東京都原爆被害者団体協議会 事務局長 飯田マリ子

 在ブラジル被爆者協会の森田隆会長と森田綾子事務局長夫妻を囲む懇親会が、十一月十一日の夜、東友会常任理事の有志により開かれました。
 この集いは日本被団協、在韓被爆者問題市民会議などの市民団体の共催で、在外被爆者にも被爆者援護法の適用を求めて十一月十三日衆議院議員会館の会議室で開かれた「在外被爆者問題での国会議員への説明懇談会」に参加するため、早目に来日される森田夫妻をぜひ東友会の方々に紹介したいという銀林常任理事からの申し出を受けて実現したものです。東友会は、韓国とアメリカの代表も一緒に紹介できれば との希望でしたが、両代表は都合がつかずブラジル代表のみとなりました。

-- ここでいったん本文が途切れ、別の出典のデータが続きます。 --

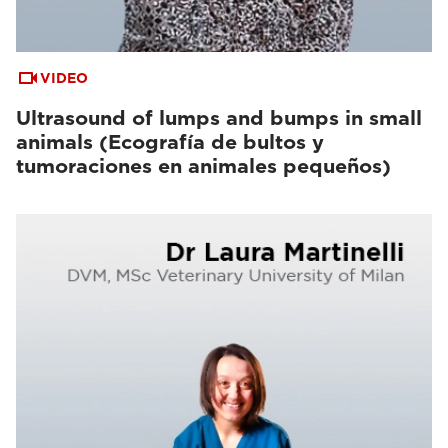
VIDEO
Ultrasound of lumps and bumps in small
animals (Ecografía de bultos y
tumoraciones en animales pequeños)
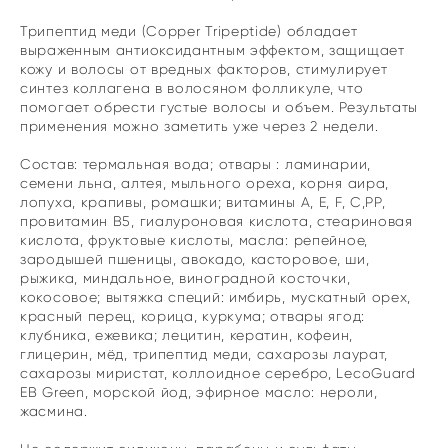
Трипептид меди (Copper Tripeptide) обладает
выраженным антиоксидантным эффектом, защищает
кожу и волосы от вредных факторов, стимулирует
синтез коллагена в волосяном фолликуле, что
помогает обрести густые волосы и объем. Результаты
применения можно заметить уже через 2 недели.
Состав: термальная вода; отвары : ламинарии,
семени льна, алтея, мыльного ореха, корня аира,
лопуха, крапивы, ромашки; витамины А, Е, F, С,РР,
провитамин В5, гиалуроновая кислота, стеариновая
кислота, фруктовые кислоты, масла: репейное,
зародышей пшеницы, авокадо, касторовое, ши,
рыжика, миндальное, виноградной косточки,
кокосовое; вытяжка специй: имбирь, мускатный орех,
красный перец, корица, куркума; отвары ягод:
клубника, ежевика; лецитин, кератин, кофеин,
глицерин, мёд, трипептид меди, сахарозы лаурат,
сахарозы миристат, коллоидное серебро, LecoGuard
EB Green, морской йод, эфирное масло: нероли,
жасмина.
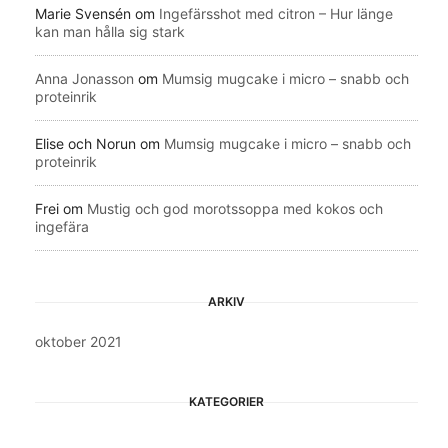
Marie Svensén
om
Ingefärsshot med citron – Hur länge
kan man hålla sig stark
Anna Jonasson
om
Mumsig mugcake i micro – snabb och
proteinrik
Elise och Norun
om
Mumsig mugcake i micro – snabb och
proteinrik
Frei
om
Mustig och god morotssoppa med kokos och
ingefära
ARKIV
oktober 2021
KATEGORIER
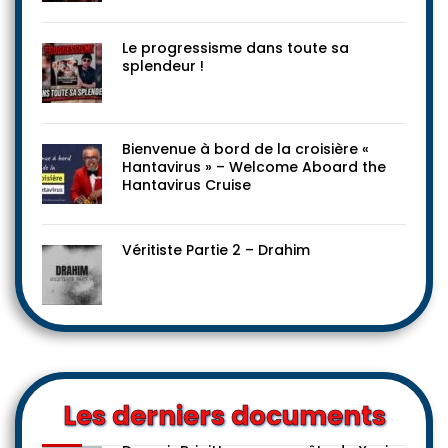
Le progressisme dans toute sa
splendeur !
Bienvenue à bord de la croisière «
Hantavirus » – Welcome Aboard the
Hantavirus Cruise
Véritiste Partie 2 – Drahim
Les derniers documents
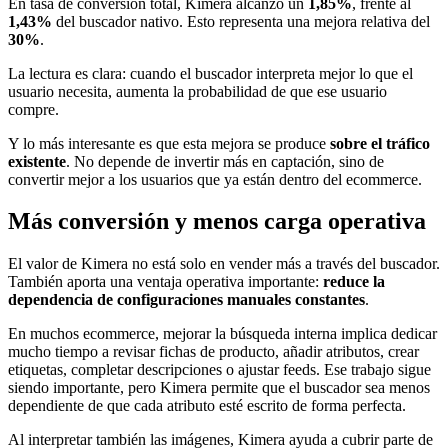
En tasa de conversión total, Kimera alcanzó un
1,85%
, frente al
1,43%
del buscador nativo. Esto representa una mejora relativa del
30%
.
La lectura es clara: cuando el buscador interpreta mejor lo que el
usuario necesita, aumenta la probabilidad de que ese usuario
compre.
Y lo más interesante es que esta mejora se produce
sobre el tráfico
existente
. No depende de invertir más en captación, sino de
convertir mejor a los usuarios que ya están dentro del ecommerce.
Más conversión y menos carga operativa
El valor de Kimera no está solo en vender más a través del buscador.
También aporta una ventaja operativa importante:
reduce la
dependencia de configuraciones manuales constantes
.
En muchos ecommerce, mejorar la búsqueda interna implica dedicar
mucho tiempo a revisar fichas de producto, añadir atributos, crear
etiquetas, completar descripciones o ajustar feeds. Ese trabajo sigue
siendo importante, pero Kimera permite que el buscador sea menos
dependiente de que cada atributo esté escrito de forma perfecta.
Al interpretar también las imágenes, Kimera ayuda a cubrir parte de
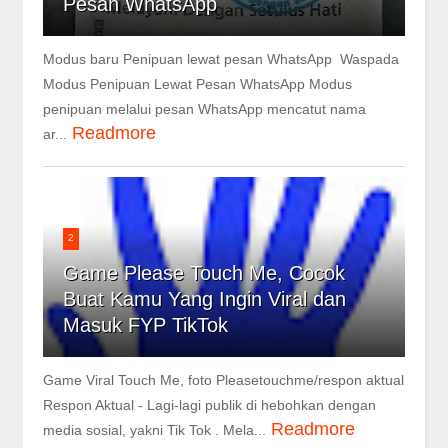
Pesan WhatsApp
Modus baru Penipuan lewat pesan WhatsApp Waspada
Modus Penipuan Lewat Pesan WhatsApp Modus
penipuan melalui pesan WhatsApp mencatut nama
Readmore
ar...
2
Game Please Touch Me, Cocok
Buat Kamu Yang Ingin Viral dan
Masuk FYP TikTok
Game Viral Touch Me, foto Pleasetouchme/respon aktual
Respon Aktual - Lagi-lagi publik di hebohkan dengan
Readmore
media sosial, yakni Tik Tok . Mela...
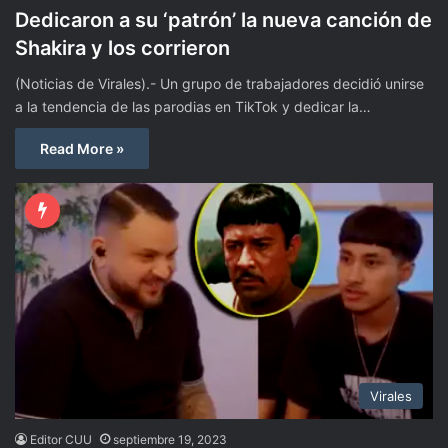
Dedicaron a su ‘patrón’ la nueva canción de
Shakira y los corrieron
(Noticias de Virales).- Un grupo de trabajadores decidió unirse
a la tendencia de las parodias en TikTok y dedicar la…
Read More »
Virales
Editor CUU
septiembre 19, 2023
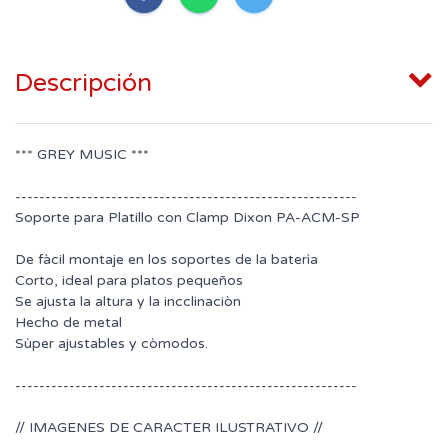
Descripción
*** GREY MUSIC ***
---------------------------------------------------------
Soporte para Platillo con Clamp Dixon PA-ACM-SP
De fàcil montaje en los soportes de la baterìa
Corto, ideal para platos pequeños
Se ajusta la altura y la incclinaciòn
Hecho de metal
Sùper ajustables y còmodos.
---------------------------------------------------------
// IMAGENES DE CARACTER ILUSTRATIVO //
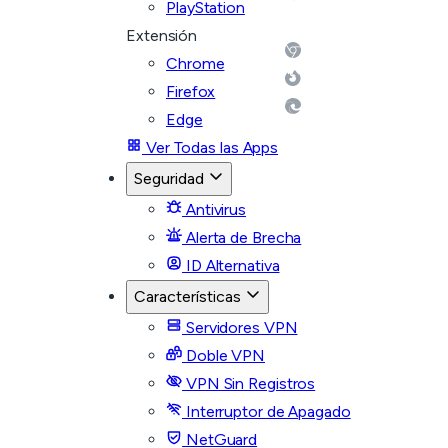
PlayStation
Extensión
Chrome
Firefox
Edge
Ver Todas las Apps
Seguridad
Antivirus
Alerta de Brecha
ID Alternativa
Características
Servidores VPN
Doble VPN
VPN Sin Registros
Interruptor de Apagado
NetGuard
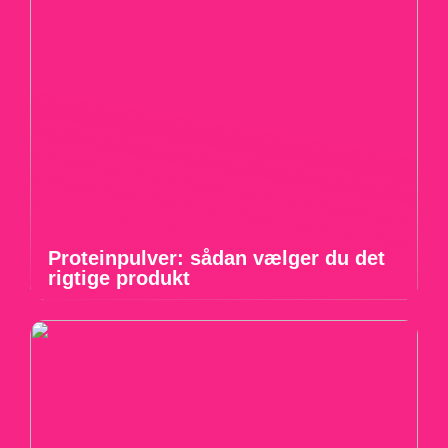
Proteinpulver: sådan vælger du det
rigtige produkt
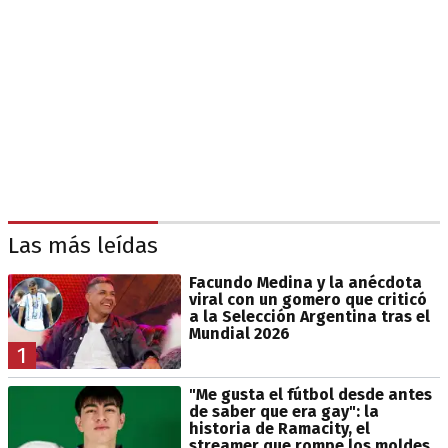
Las más leídas
Facundo Medina y la anécdota
viral con un gomero que criticó
a la Selección Argentina tras el
Mundial 2026
1
"Me gusta el fútbol desde antes
de saber que era gay": la
historia de Ramacity, el
streamer que rompe los moldes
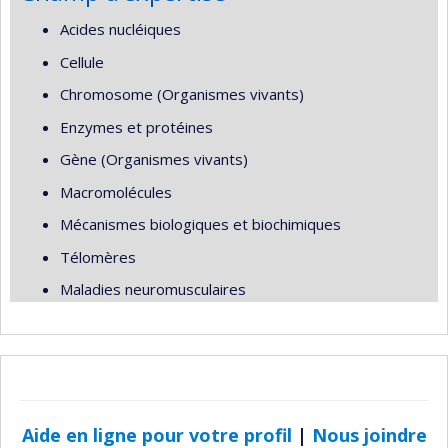
Acides nucléiques
Cellule
Chromosome (Organismes vivants)
Enzymes et protéines
Gène (Organismes vivants)
Macromolécules
Mécanismes biologiques et biochimiques
Télomères
Maladies neuromusculaires
Aide en ligne pour votre profil
|
Nous joindre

 十一月十一日は、東友会常任理事会で、ご挨拶をいただいた後、有志十一人で森田ご夫妻を囲む集いを東友会事務所近くの酒場「新鮮市場」で開きました。歓迎の言葉、乾杯、ご夫妻の被爆状況、渡伯のお話、自己紹介などが和やかなうちに次々とつづきました。被爆前後のお話では、森田会長は応召されて二等兵となり、一般軍人として厳しい訓練を受けたあと中野の憲兵学校に入り、その後広島に赴任して六ヶ月の二十一才のとき爆心地から一・三キロで被爆され(場所は不明)、重傷の李殿下を救出し船で宇品に運んだ、とのことでした。綾子様は、広島市立高等女学校を卒業し県庁職員として衛生試験場に勤務中の二十才の時、爆心地から一・二キロの衛生試験場の建物内で被爆、爆風で四、五メートル飛ばされたそうです。実家は薬局だったとのことでした。お二人は戦後結婚されて、広島で時計屋を営まれ、縁あってブラジルに渡り、現在はサンパウロに居住し、お子さん二人は立派に成長されて、いまはスーパーを経営し事業も順調、余裕ある生活をおくっている―ブラジルから来日するには途中のロスアンゼルスでの給油時間を含めると二十時間かかる―息子や娘も両親の被爆者運動を応援してくれているので安心して来日できる―など話されました。お互い国会行動では話せない、聞けないうちとけた話がつづき、果ては東友会でブラジル訪問ツアーをしたいですネエーー大歓迎しますヨーなど、話は限りなく盛り上がり、親睦を深め合い、アッという間の二時間でした。
 同じ被爆者でありながら在外居住ということで被爆者に対する法の適用外におかれている国の現行施策の矛盾を、一日も早く
日本政府に是正させ、日本で受給認定を受けた諸手当は、外国にいても継続受給できるよう、私たち東友会は、首都東京の被爆者組織として運動の先頭に立ち力をつくさねばーと自らに言い聞かせています。